As a reminder, Gregor Aisch at Datawrapper provided this "[ . . . 2°C, 3°C, 4°C, 5°C] Degrees of Global Warming" graphic based on the Raftery et.al, 2017 article "Less than 2 °C warming by 2100 unlikely," in Nature Climate Change, and "Inspired" by Josh Holder, Niko Kommenda and Jonathan Watts' article in The Guardian"The three-degree world: the cities that will be drowned by global warming."

In more bad news, October 23, 2023 eurekalert.org quoted British Antarctic Survey researcher Dr. Kaitlin Naughten, "It looks like we’ve lost control of melting of the West Antarctic Ice Sheet. If we wanted to preserve it in its historical state, we would have needed action on climate change decades ago.
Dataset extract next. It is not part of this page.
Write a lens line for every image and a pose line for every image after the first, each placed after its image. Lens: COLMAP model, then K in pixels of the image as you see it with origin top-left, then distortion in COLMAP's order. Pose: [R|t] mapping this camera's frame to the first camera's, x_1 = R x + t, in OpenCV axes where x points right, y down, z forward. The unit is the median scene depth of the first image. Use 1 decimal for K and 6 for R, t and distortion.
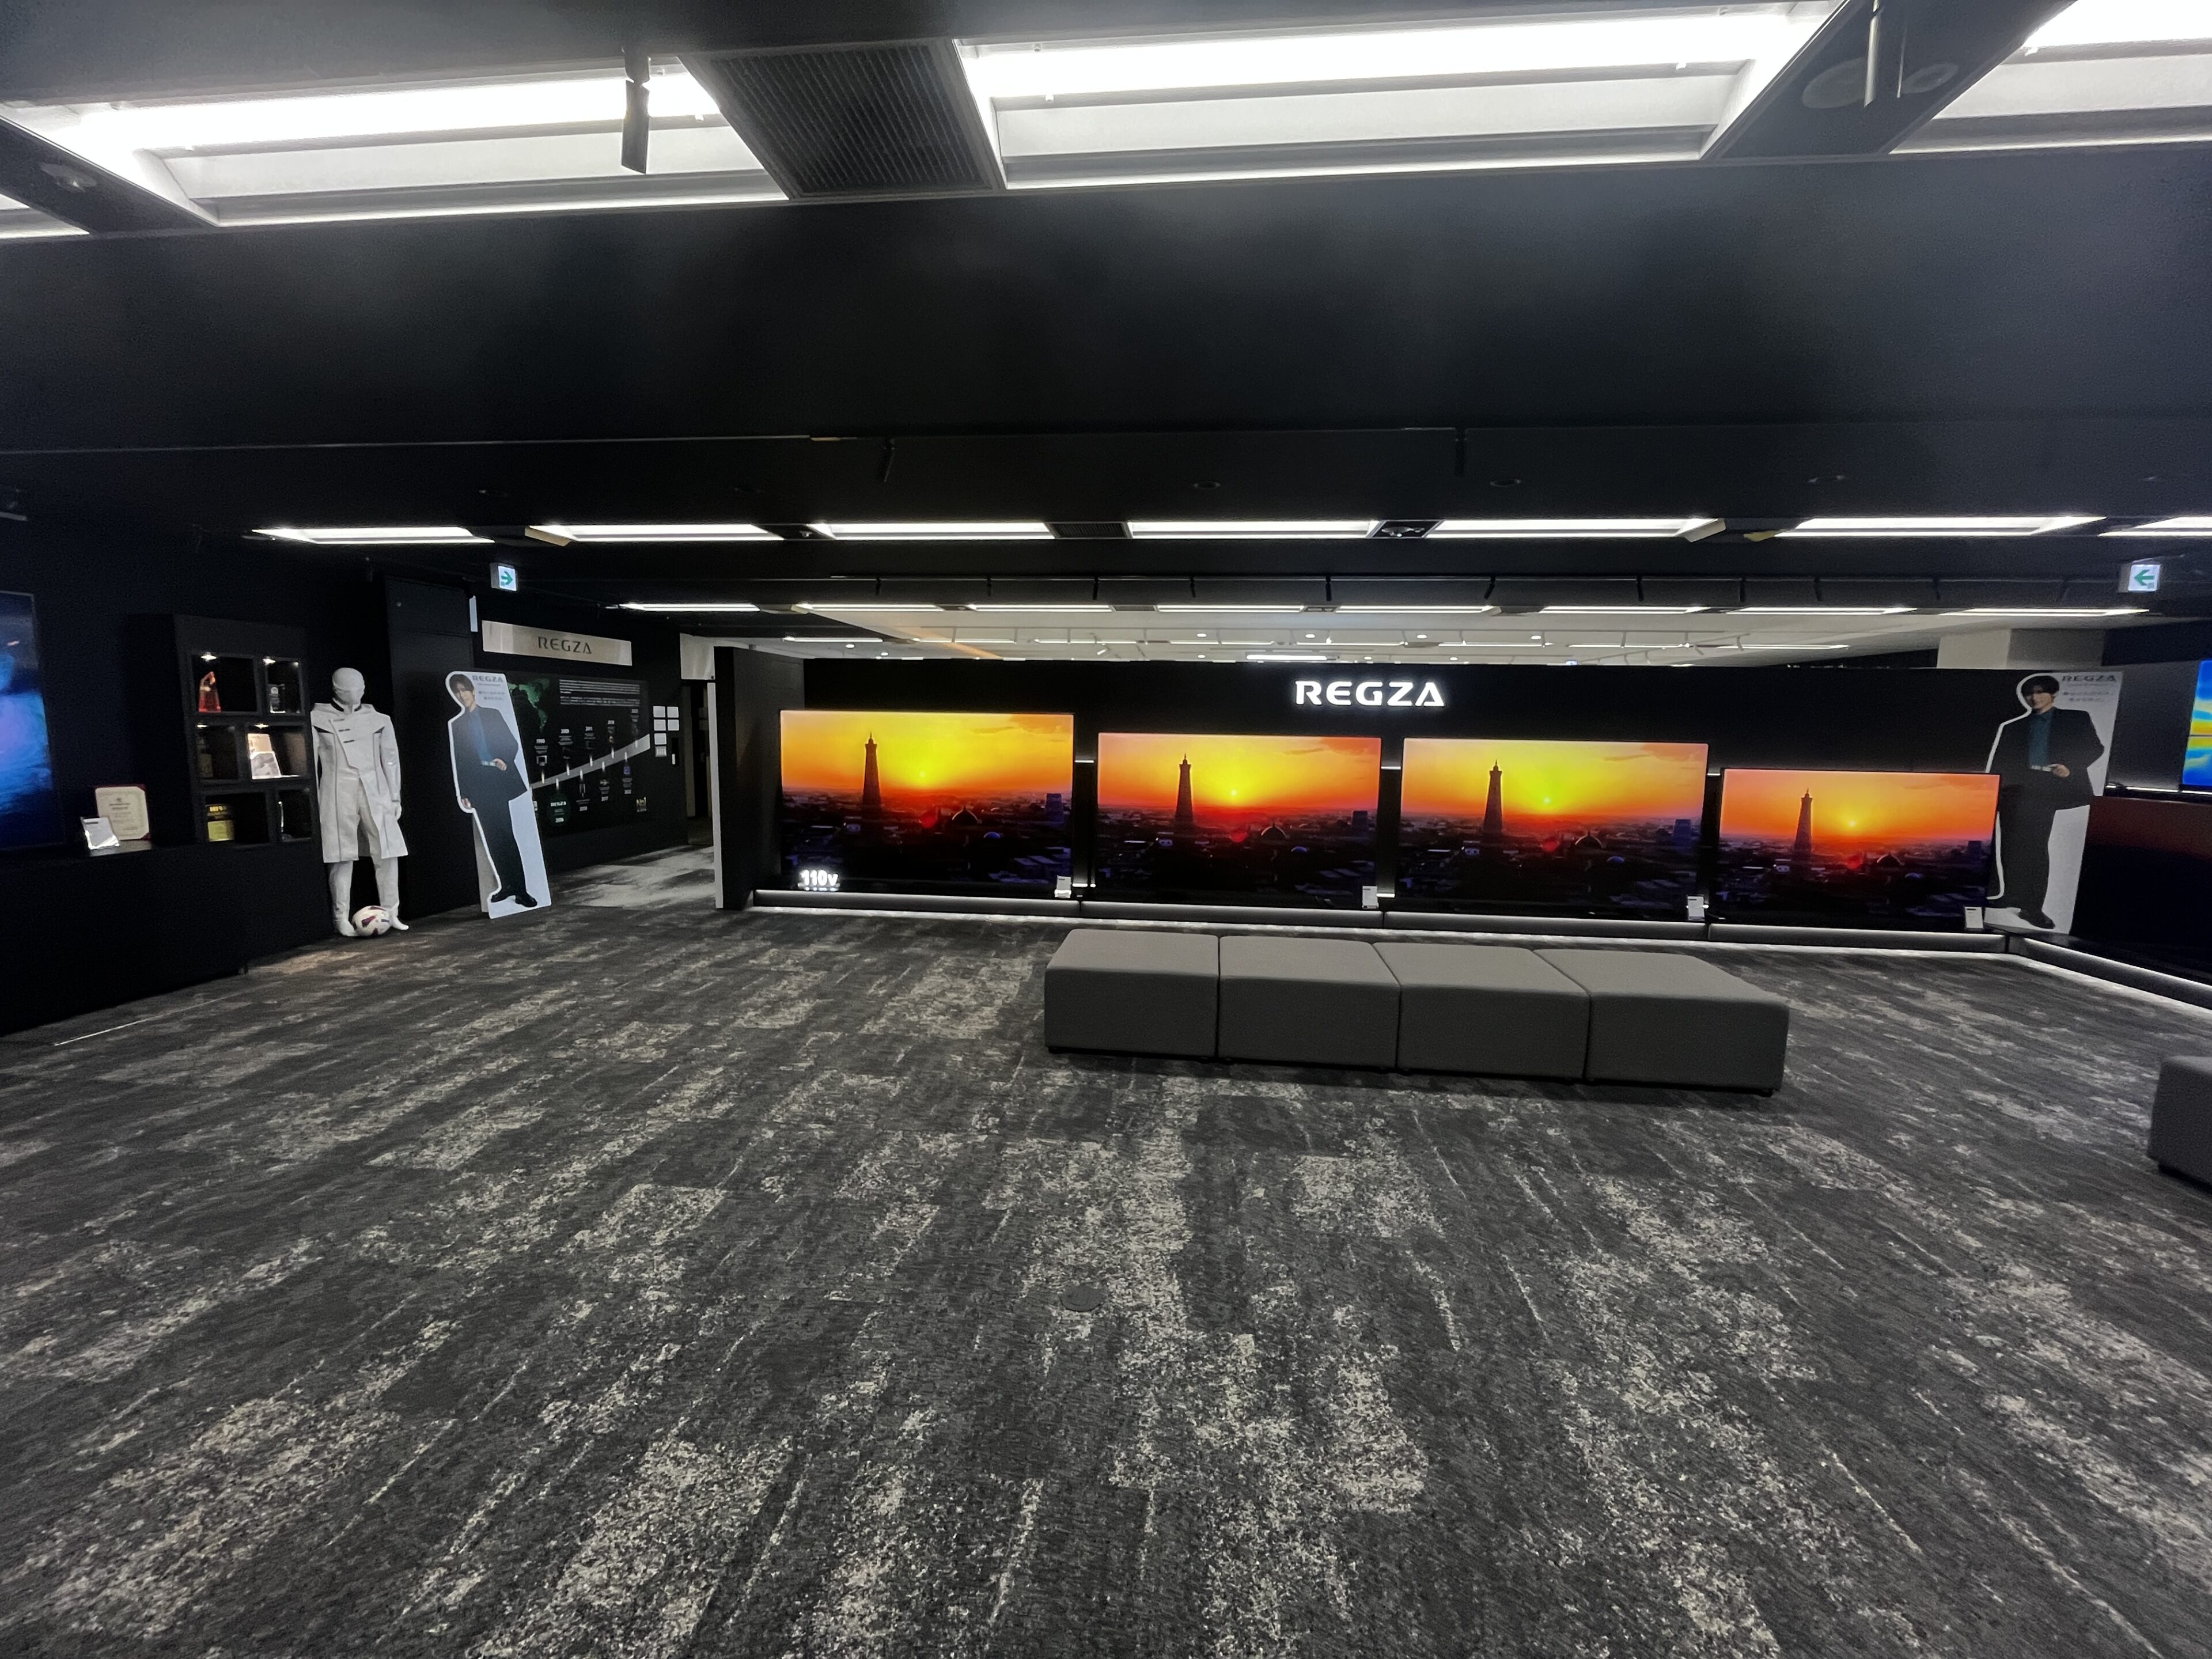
lens RADIAL K [[897.0, 0, 1105.7], [0, 897.0, 828.1], [0, 0, 1]] dist [-0.003296, 0.000385]
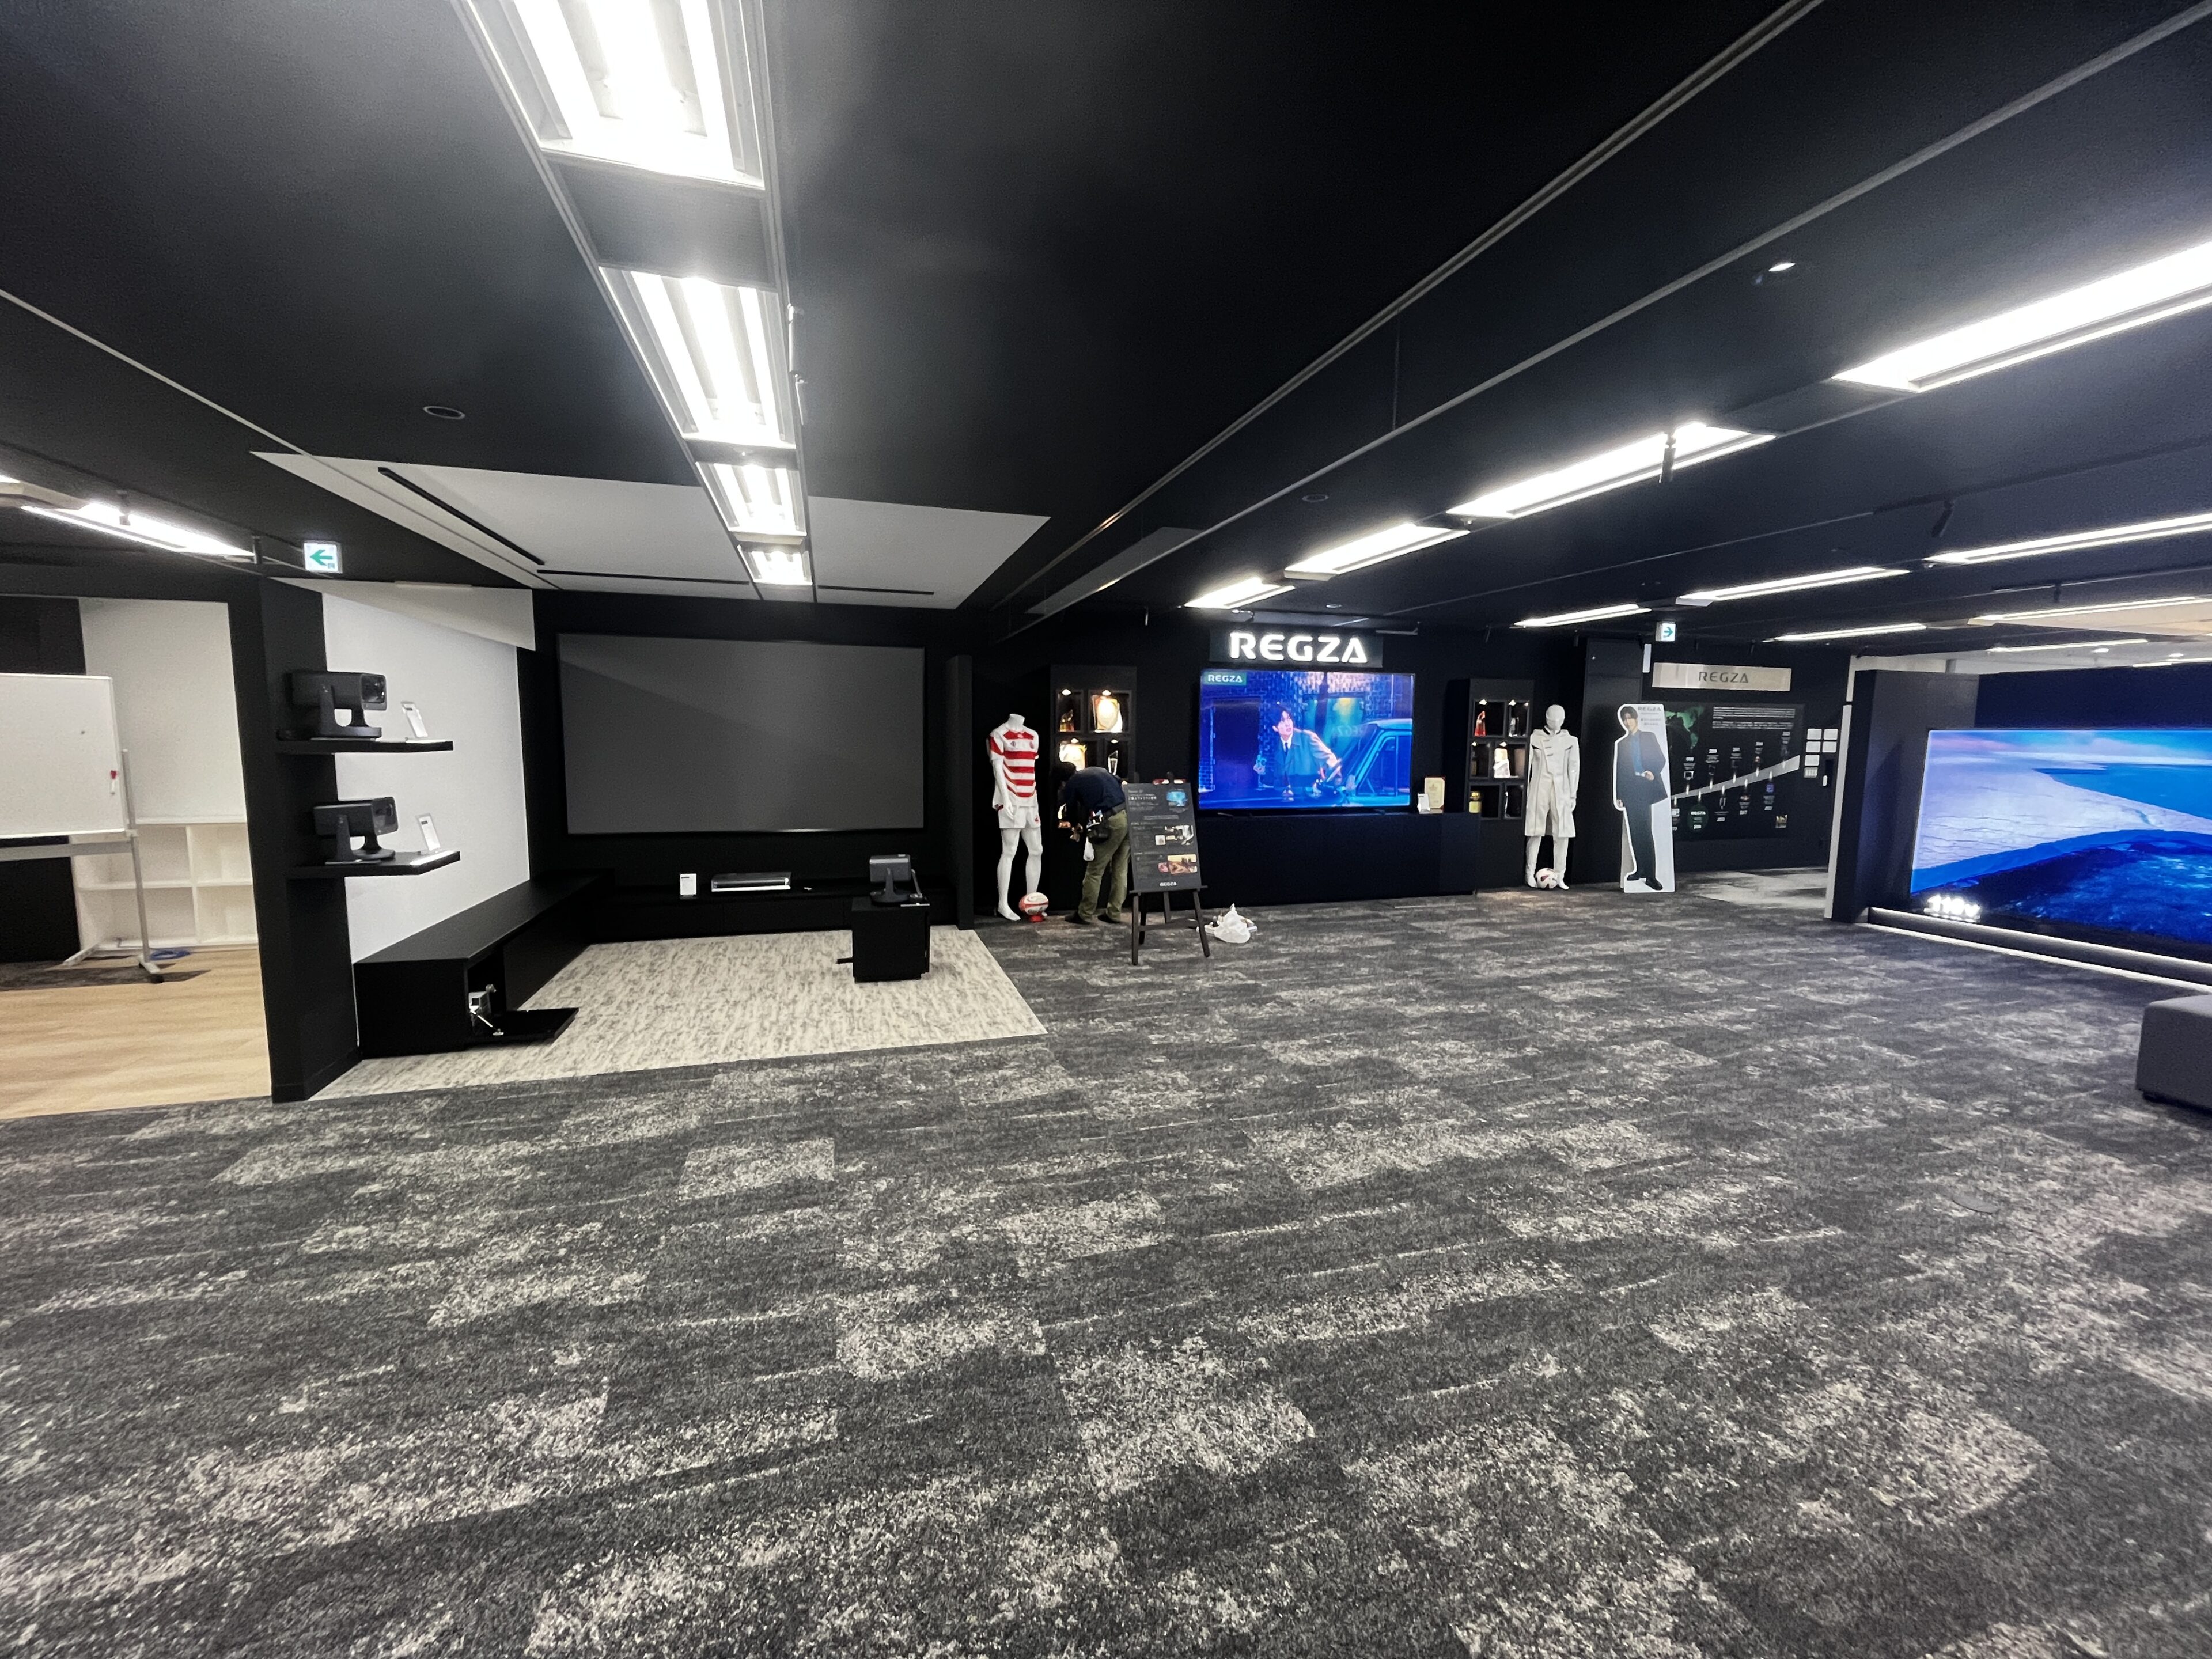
lens RADIAL K [[897.0, 0, 1105.7], [0, 897.0, 828.1], [0, 0, 1]] dist [-0.003296, 0.000385]
pose [[0.388617, 0.085678, -0.917407, 0.287176], [-0.112565, 0.992624, 0.045020, 0.047319], [0.914498, 0.085773, 0.395395, -0.296016]]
The bright side is that by recognising this situation in advance, the world will have more time to adapt to the sea level rise that’s coming. If you need to abandon or substantially re-engineer a coastal region, having 50 years lead time is going to make all the difference."

This October 23, 2023 Associated Press YouTube featuring Naughten notes, "The full melt will take hundreds of years, but its slow addition of nearly 6 feet [1.8 meters] to sea levels will reshape where and how people live." She adds, "I definitely don't want people to read this study and say, 'Oh, there isn't any hope. We should just give up.' because the West Antarctic is not the whole world. There are so many other impacts of climate change that we probably still can avoid even if this isn't one of them."

Regarding recent humanitarian issues, please donate to Médecins Sans Frontières/Doctors Without Borders to help those suffering in Gaza, and for its offer to support the injured in Israel. I have supported Médecins Sans Frontières/Doctors Without Borders for many years, and greatly respect their work.